Wednesday, May 8, 1985 Letcher County’s unemployment rate dropped nearly five percent from February to March 1985, but it was still

the highest in the state. The county’s jobless rate was 20.5 percent, down from 25 percent in February.

. An editorial in The Mountain Eagle warns of a collapse of the American economy unless President Reagan and the Congress take action to protect American jobs from foreign competition. “Should Appalachian coal miners go back to $1 an hour wages to compete with Colombian miners,” says the editorial. “Must the U.S. abandon mine safety standards, give up on strip mine reclamation, forget widows’ and orphans’ benefits and miners’ pensions and shove Black Lung victims out to die without care so that the American coal mine can compete with coal from Colombia, or coal produced in near-slave conditions in South Africa?”

. Blackwood Theaters Inc. of Coeburn, Va., announced the new Whitesburg Cinema at Ermine will open to the public May 16, 1985. “Code of Violence” starring Chuck Norris and “Rustler’s Rhapsody” will be the first movies shown at the theater.

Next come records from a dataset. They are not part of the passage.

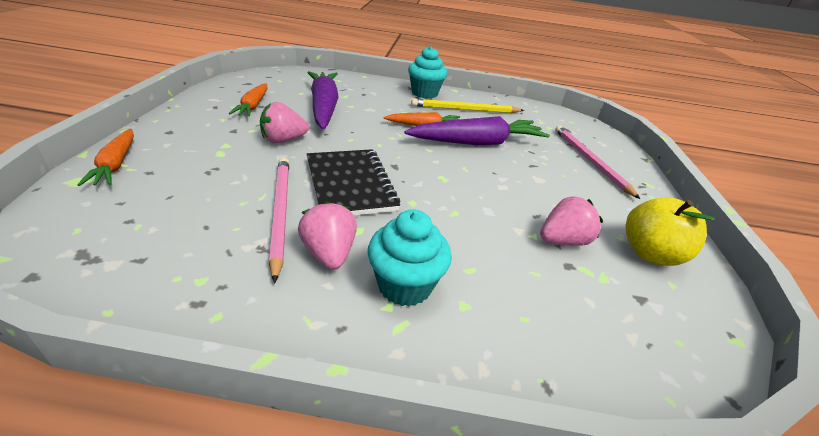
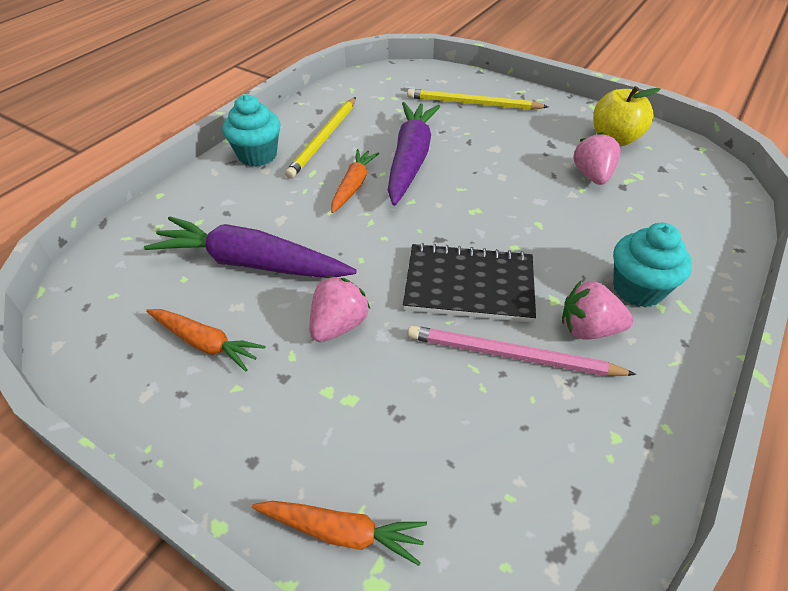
camera: 60 degrees left, 10 degrees up
pink strawberry [260,102,309,143] -> pink strawberry turned 150 degrees counterclockwise [309,276,370,342]
pink pencil [555,125,640,199] -> yellow pencil [407,89,548,110]

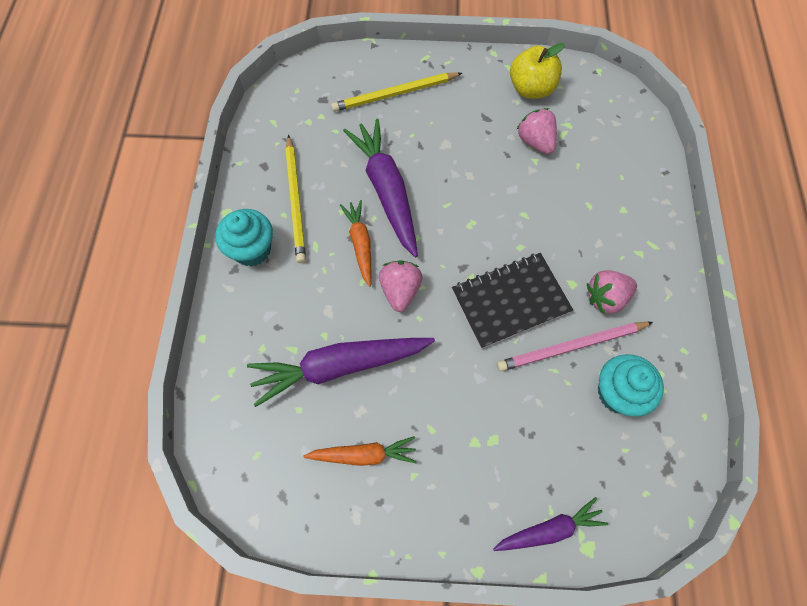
camera: 30 degrees left, 20 degrees up
orange carrot [252,501,427,566] -> purple carrot [493,497,608,551]
pink strawberry [309,276,370,342] -> pink strawberry moved to [379,260,423,312]
turquoise cupcake [613,223,692,307] -> turquoise cupcake moved to [598,354,664,417]

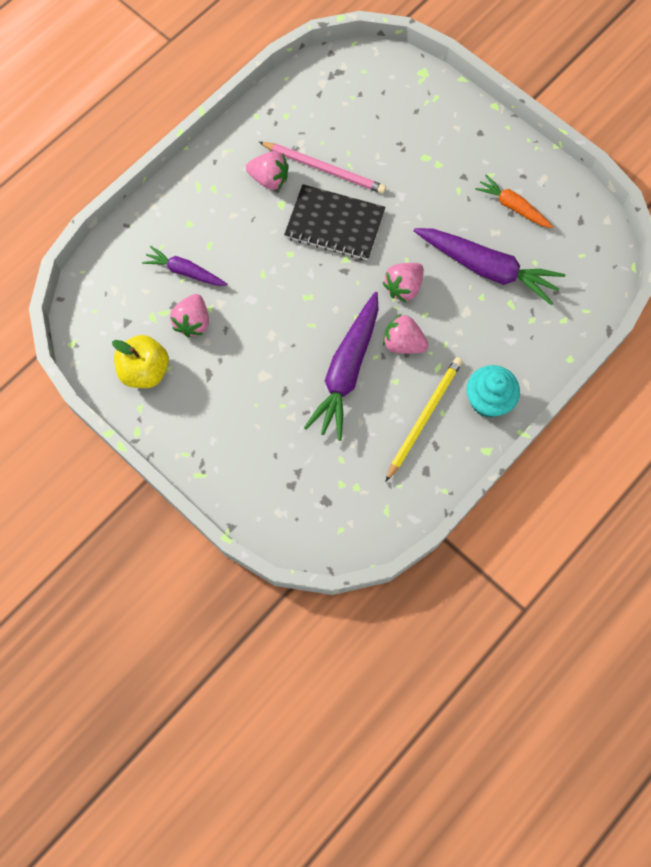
camera: 140 degrees left, 5 degrees up
yellow pencil [331,72,462,112] -> none
orange carrot [340,200,371,287] -> pink strawberry [383,314,429,354]
purple carrot [493,497,608,551] -> purple carrot moved to [142,246,228,286]
turquoise cupcake [598,354,664,417] -> none

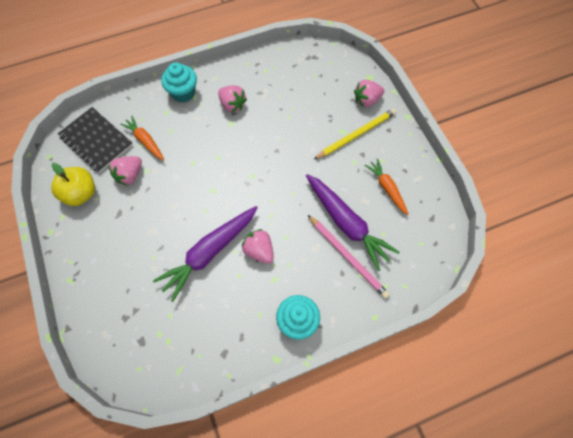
camera: 25 degrees right, 5 degrees down
purple carrot [142,246,228,286] -> orange carrot [120,116,165,160]
pink pencil [259,142,386,194] -> pink pencil moved to [308,215,390,299]
black notebook [284,184,385,260] -> black notebook moved to [58,107,133,173]
pink strawberry [383,263,424,303] -> pink strawberry moved to [354,80,384,107]
yellow pencil [385,357,463,482] -> yellow pencil moved to [313,108,396,160]
none -> turquoise cupcake [161,63,197,103]

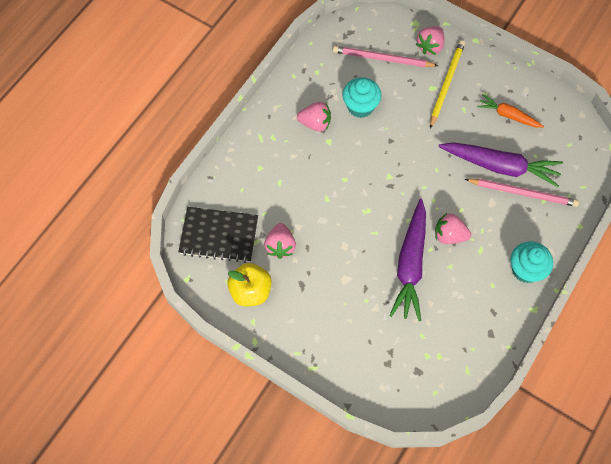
camera: 35 degrees left, 0 degrees up
orange carrot [120,116,165,160] -> none
turquoise cupcake [161,63,197,103] -> turquoise cupcake moved to [342,77,382,118]
none -> pink pencil [333,46,438,67]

. Letcher County Extension Agent Paul Morris says

severe winter weather in January and February had killed peach buds and there would be no peach crop in Letcher County. Many ornamental shrubs and hedges were also damaged.

Wednesday, May 3, 1995 The Letcher County Board of Education voted unanimously to reject a two-year agreement proposed by state education officials to keep state managers in charge of the local school system until June 1997.

. The nine-hole Raven Rock Golf Course has opened. The golf course was built by TECO on a reclaimed strip mine site.

. Letcher County elementary school students are getting a course in river management. Students are learning how to take water samples, map watersheds, identify river plants and animals, and estimate fish population.

. ”I guess the little winters are starting,” writes Ice correspondent Sara C. Ison. “Seems every time something blooms, when it starts to shed we have a cool spell.”

Wednesday, May 4, 2005 Letcher County native Dr. Shelba J. Proffitt was named to the Kentucky Aviation Hall of Fame Class. Dr. Proffitt is the deputy program executive officer for Air and Missile in Huntsville, Ala. She was a member of Wernher von Braun’s space team, and held key positions with NASA’s Marshall Space Flight Center and with the U.S. Air Force. She is the daughter of Mr. and Mrs. Stanley Proffitt of Whitesburg.

. Dr. Sam Quillen Jr. of Neon was sworn in as a board member by Letcher Circuit Judge Sam Wright at the Letcher County Board of Education regular meeting. Quillen replaces former board member Elisa Bentley who resigned from the board in late February.

. Special Letcher Court Circuit Judge Stephen Combs has ordered a new trial for Delania Fields, who was convicted of manslaughter for the 1998 death of her infant daughter. Combs’s ruling is the result of a hearing held to determine whether Fields was entitled to a new trial because she received ineffective assistance from her previous attorney.

. Frank and Patty Majority of Whitesburg, recently visited their son, Mike Majority, and his family during ShawFest 2005, a celebration of air power at Shaw Air Force Base in Sumter, S.C. Mike Majority is a recently retired F-16 fighter pilot.